The Management of Raised ICP

A

Moderate head-up position will reduce venous pressure without unduly affecting the
MAP (provided there is no physical constriction to drainage by artefacts such as
tracheal tube tapes). Moderate hypocapnia will reduce ICP, but the benefit is
short-lived, and there is a risk of rebound hyperaemia.

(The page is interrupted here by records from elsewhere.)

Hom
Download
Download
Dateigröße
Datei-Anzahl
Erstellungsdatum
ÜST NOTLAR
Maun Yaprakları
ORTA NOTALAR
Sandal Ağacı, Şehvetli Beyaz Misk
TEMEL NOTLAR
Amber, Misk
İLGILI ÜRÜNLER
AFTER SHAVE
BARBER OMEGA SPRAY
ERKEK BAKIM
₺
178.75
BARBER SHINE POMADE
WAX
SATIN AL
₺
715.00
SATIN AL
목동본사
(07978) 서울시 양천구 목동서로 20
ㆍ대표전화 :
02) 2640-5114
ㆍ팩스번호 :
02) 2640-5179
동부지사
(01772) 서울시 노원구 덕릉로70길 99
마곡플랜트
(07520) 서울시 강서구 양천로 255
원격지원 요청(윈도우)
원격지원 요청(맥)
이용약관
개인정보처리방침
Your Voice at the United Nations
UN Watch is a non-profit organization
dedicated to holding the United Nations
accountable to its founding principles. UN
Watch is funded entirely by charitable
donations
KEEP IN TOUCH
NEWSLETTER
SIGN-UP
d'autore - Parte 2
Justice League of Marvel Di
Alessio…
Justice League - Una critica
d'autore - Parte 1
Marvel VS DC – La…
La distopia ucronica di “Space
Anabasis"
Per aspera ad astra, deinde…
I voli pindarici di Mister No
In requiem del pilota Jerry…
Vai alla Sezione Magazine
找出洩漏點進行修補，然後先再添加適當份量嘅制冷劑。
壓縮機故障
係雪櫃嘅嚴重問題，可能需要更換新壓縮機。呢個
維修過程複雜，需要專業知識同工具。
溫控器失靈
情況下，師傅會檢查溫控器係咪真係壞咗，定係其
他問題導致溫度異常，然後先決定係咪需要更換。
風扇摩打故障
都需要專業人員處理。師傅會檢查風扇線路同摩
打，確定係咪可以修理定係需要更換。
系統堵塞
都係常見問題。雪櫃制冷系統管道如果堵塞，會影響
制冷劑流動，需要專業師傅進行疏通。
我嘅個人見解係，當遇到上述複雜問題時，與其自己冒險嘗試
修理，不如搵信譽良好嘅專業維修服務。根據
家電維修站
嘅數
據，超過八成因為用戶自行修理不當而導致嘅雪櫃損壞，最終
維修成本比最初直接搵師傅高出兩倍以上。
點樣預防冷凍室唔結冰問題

Mannitol 20% in a dose of 0.5 g kg1 has a marked but transient effect. It may shift the patient back down the
intracranial compliance curve and gain sufficient time for definitive treatment before
a catastrophic rise in ICP

High-dose dexamethasone
reduces oedema secondary to intracranial tumours but has no effect on raised ICP
following trauma. Hypertonic saline has a well-established role in the management of
raised ICP secondary to brain injury and neoplasm, although not in other conditions.
It also has a role in limiting secondary brain injury due to neurochemical changes.
Hyperthermia will increase the cerebral metabolic rate for oxygen (CMRO2) and
cerebral blood flow and must be avoided. Hypothermia has the opposite effect and
may confer some benefit. Intermittent cerebrospinal fluid drainage via an intraventricular
catheter can be very effective. (Continuous drainage risks emptying the
ventricles completely, which will then make ICP monitoring impossible.)